## Selected passage
---+---

The reason I chose Psalm 67 from which to speak this morning because it is the way people pray who are driven by this kind of hope. . . .
[Piper interspersed comments as he read the Bible text, but I'm not including all of those here.]
Psalm 67:
1 May God be gracious to us and bless us
and make his face to shine upon us, Selah
2 that your way may be known on earth,
your saving power among all nations.
3 Let the peoples praise you, O God;
let all the peoples praise you!
4 Let the nations be glad and sing for joy,
for you judge the peoples with equity
and guide the nations upon earth. Selah
5 Let the peoples praise you, O God;
let all the peoples praise you!
6 The earth has yielded its increase;
God, our God, shall bless us.
7 God shall bless us;
let all the ends of the earth fear him!God has blessed this church so that His salvation would reach to the unreached peoples of the world. That's why you have a blessing. If you don't turn that your blessing into that purpose, you will be cursed. You exist to turn this glorious blessing...my church exists to turn its blessing outward for the sake of the nations. No church exists in this Disneyland called America for any other reason than to multiply our blessings for the sake of spiritually and physically and educationally destitute peoples of the world, and mainly spiritually. They're lost without Jesus.
So it's very clear the first point of this psalm is: you have been blessed in order to be a blessing. . .
Question # 1. What is the great purpose of God revealed in this prayer, Psalm 67? ...
Four things.
According to this psalm God's purpose is to be known, praised, enjoyed and feared among all the nations of the world.
/Here's a brief outline of the points Dr. Piper made re: Psalm 67:
I. Thy way may be made known on earth. (v. 1-2) His salvation among all nations. The Gospel way.

---+---

## Required action
Summarize the sermon passage on Psalm 67 in two sentences.

---+---

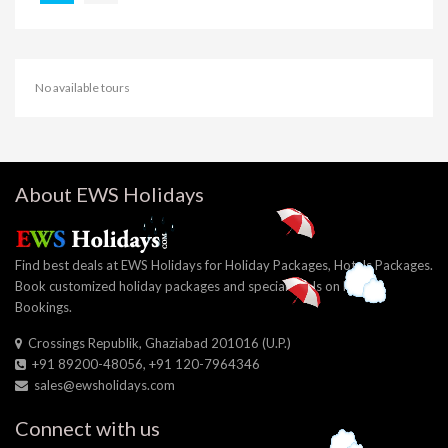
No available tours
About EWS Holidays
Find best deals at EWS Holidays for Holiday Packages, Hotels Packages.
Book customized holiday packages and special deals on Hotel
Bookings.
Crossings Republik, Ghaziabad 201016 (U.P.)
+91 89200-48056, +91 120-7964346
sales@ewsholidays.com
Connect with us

---+---

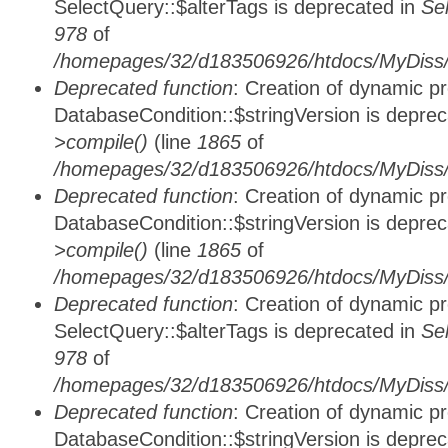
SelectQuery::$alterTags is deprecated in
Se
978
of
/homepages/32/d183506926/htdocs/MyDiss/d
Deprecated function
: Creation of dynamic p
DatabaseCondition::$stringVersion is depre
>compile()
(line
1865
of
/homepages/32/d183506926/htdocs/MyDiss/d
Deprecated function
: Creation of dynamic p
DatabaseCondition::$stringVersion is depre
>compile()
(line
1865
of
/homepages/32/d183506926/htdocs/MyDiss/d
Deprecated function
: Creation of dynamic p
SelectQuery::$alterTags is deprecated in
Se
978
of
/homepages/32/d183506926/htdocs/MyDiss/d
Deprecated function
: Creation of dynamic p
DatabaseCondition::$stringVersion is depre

---+---

## Final answer
The speaker reads Psalm 67 as the prayer of people driven by hope and argues that God has blessed the church so that His salvation would reach the unreached peoples of the world, which makes the psalm's first point that believers have been blessed in order to be a blessing. According to the psalm, God's great purpose is to be known, praised, enjoyed, and feared among all the nations of the world.